The following words are from House Bill 1181, passed by the North Carolina House and endorsed by Governor McCrory. “It is the intent of the General Assembly to transform the State’s Medicaid program from a traditional fee-for-service system into a system that provides budget predictability for the taxpayers of this State while ensuring quality care to those in need.” Translation: Instead of paying for whatever health care is used, they want to budget a fixed amount and make doctors and hospitals absorb any additional costs. They want doctors to save money by keeping patients healthy more so than treating them after they are sick. If their plan works everyone wins. If it fails, our poorest citizens will bear the burden.
Unlike the ObamaCare law, HB 1181 is short – only three pages. In few words, it proposes changes far more radical than ObamaCare. Doctors, hospitals and other health care providers who agree to serve Medicaid patients would be required to affiliate with an “Accountable Care Organization” or ACO. The ACO would get a fixed amount of money per month for each enrolled Medicaid recipient and it would pay the health care providers. The bill doesn’t say how or how much ACOs would pay providers. The Department of Health and Human Services and an advisory committee of health care providers would design a totally new payment system.

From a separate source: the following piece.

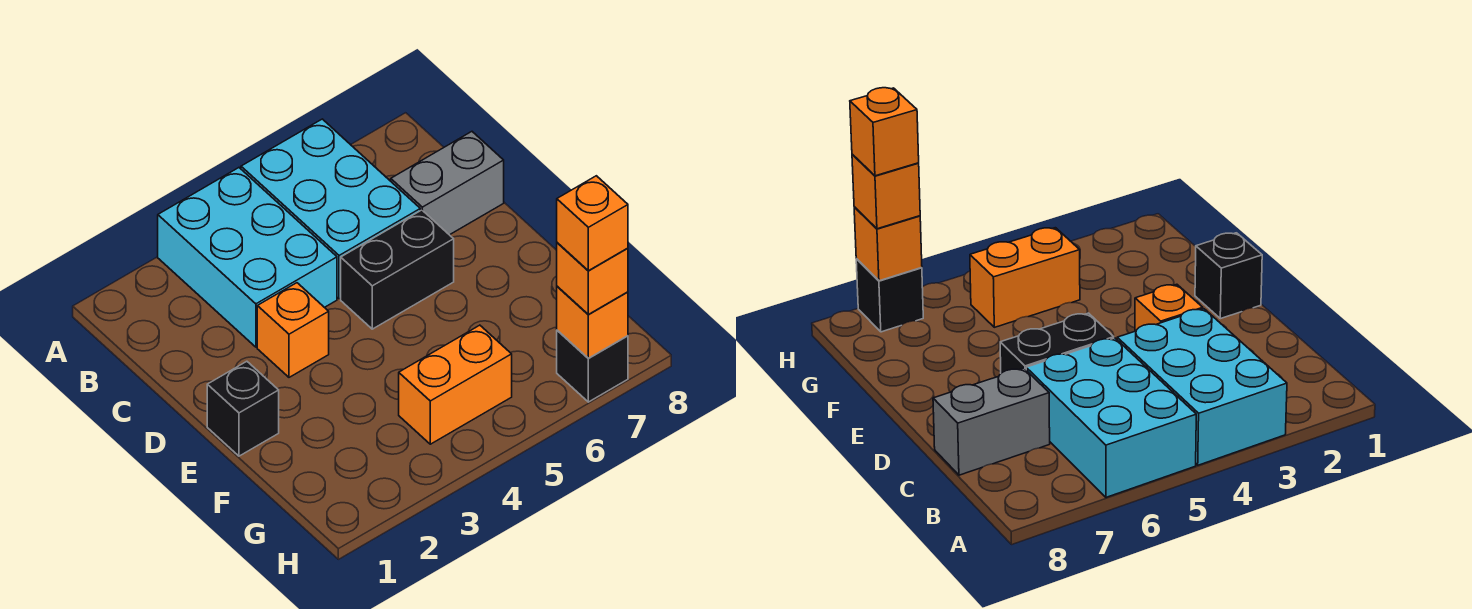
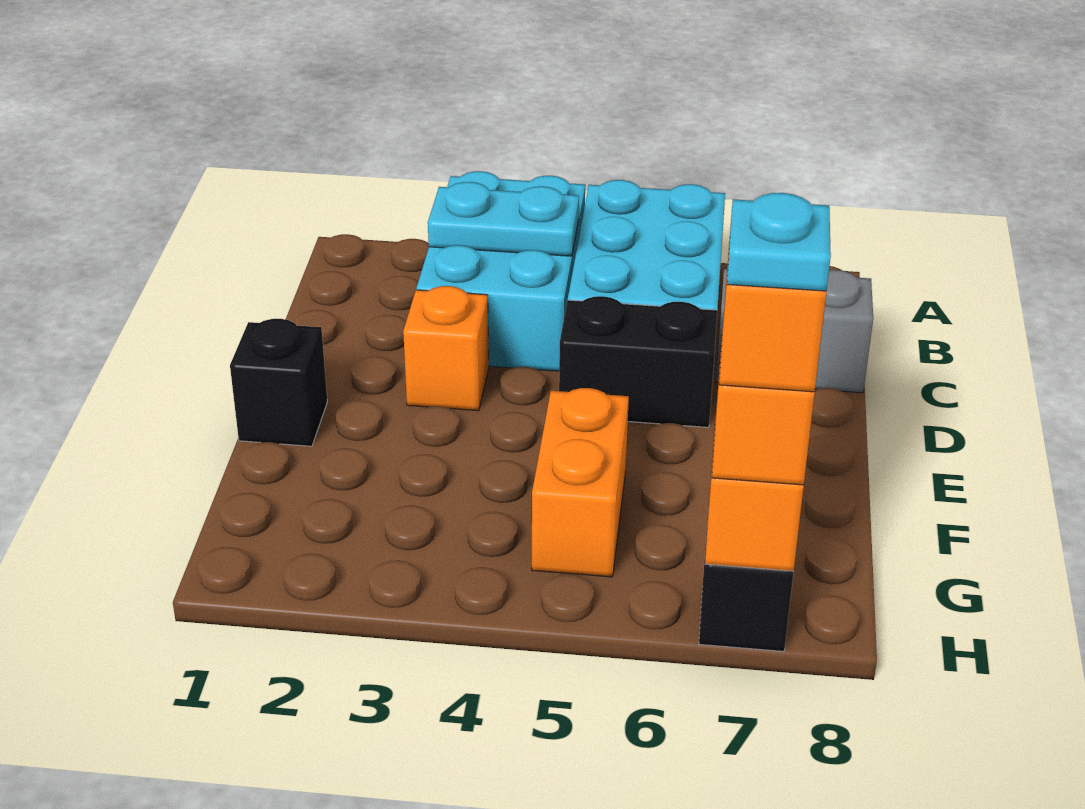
none -> cyan 1x2 plate [428,182,579,256]
orange 1x2 brick [399,325,512,444] -> orange 1x2 brick turned to [532,388,629,577]
none -> cyan 1x1 plate [727,193,831,291]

With an eye toward improving both quality and cost, the bill requires “Mechanisms to encourage personal accountability for Medicaid beneficiaries’ participation in their own health outcomes”. That phrase implies some unspecified means of encouraging and supporting Medicaid recipients toward the same behaviors that would be good for the general population: less tobacco use, avoidance of alcohol and drug dependence, less obesity, more exercise, early diagnosis and early treatment. Those would be steps in the right direction but the law answers none of the key questions about how and when these behavior changes will be created or the cost of doing it. If the idea is to have the ACOs pay for creating behavior changes and simultaneously provide reductions in spending then a magic wand will be required. Prevention of expensive health crises is a great idea and it will save money but it is necessary to do the prevention before you save the money. Previous Democratic administrations contributed to our mental health problems by closing state psychiatric hospital beds to save money without adequately funding outpatient services to replace them. Their mess still remains to be cleaned up. Republicans could easily make a similar mistake with Medicaid by cutting spending before achieving the behavior changes.
By contrast, ObamaCare is more complex because it allows multiple systems of health care delivery such as fee-for-service, HMO and ACO to co-exist and compete with each other based on cost and quality. It also allows individuals to choose from health plans with almost all doctors and hospitals or plans with very limited panels of providers. The second kind may save money but limit patient choice. The Republican plan has only one ACO in each region and no other choices.
Ironically, ObamaCare depends on a free market for its success. The Republican Medicaid model is a single payer system that allows one fixed price set by the government and only one payment model, the one mandated by the ACO. In order to succeed it needs to change the personal behaviors of Medicaid recipients through programs many Republicans would call “nanny state” if they were applied to the general population.
The remarkable change in Republican thinking came when they faced the need to sustain and improve services while reducing costs – exactly the same as the motivation for ObamaCare. The House of Representatives and the Governor want to place a huge bet on their ability to deliver good health care through central planning and budgeting. If they pass the bill their idea faces two major tests. Test number one, will they hire competent leadership? The current DHHS leadership is not up to this task. Selection of the right leader for Medicaid is the most important personnel decision that the Governor will make. Test number two, will they provide adequate startup funding to create the patient behavior changes that will be required for success? If state government passes both of those tests, their idea may work. If they fail either one, it is doomed.
The ACO concept has been around for about a decade and the first attempts at implementation are part of the ObamaCare rollout. ACOs are similar to HMOs but with much more input from health care providers. If the North Carolina Medicaid ACOs succeed they may also become ObamaCare ACOs. The principles are the same and if it works in Medicaid, it may also work in the individual and corporate insurance markets.
It remains to be seen whether the Senate will pass the bill. We can hope that the legislature and the administration will craft successful Medicaid reform and that ObamaCare will succeed too. The two plans have similar goals. If our legislators from both parties were listening to each other they would learn that they are on the same team – and they might even find ground for agreement.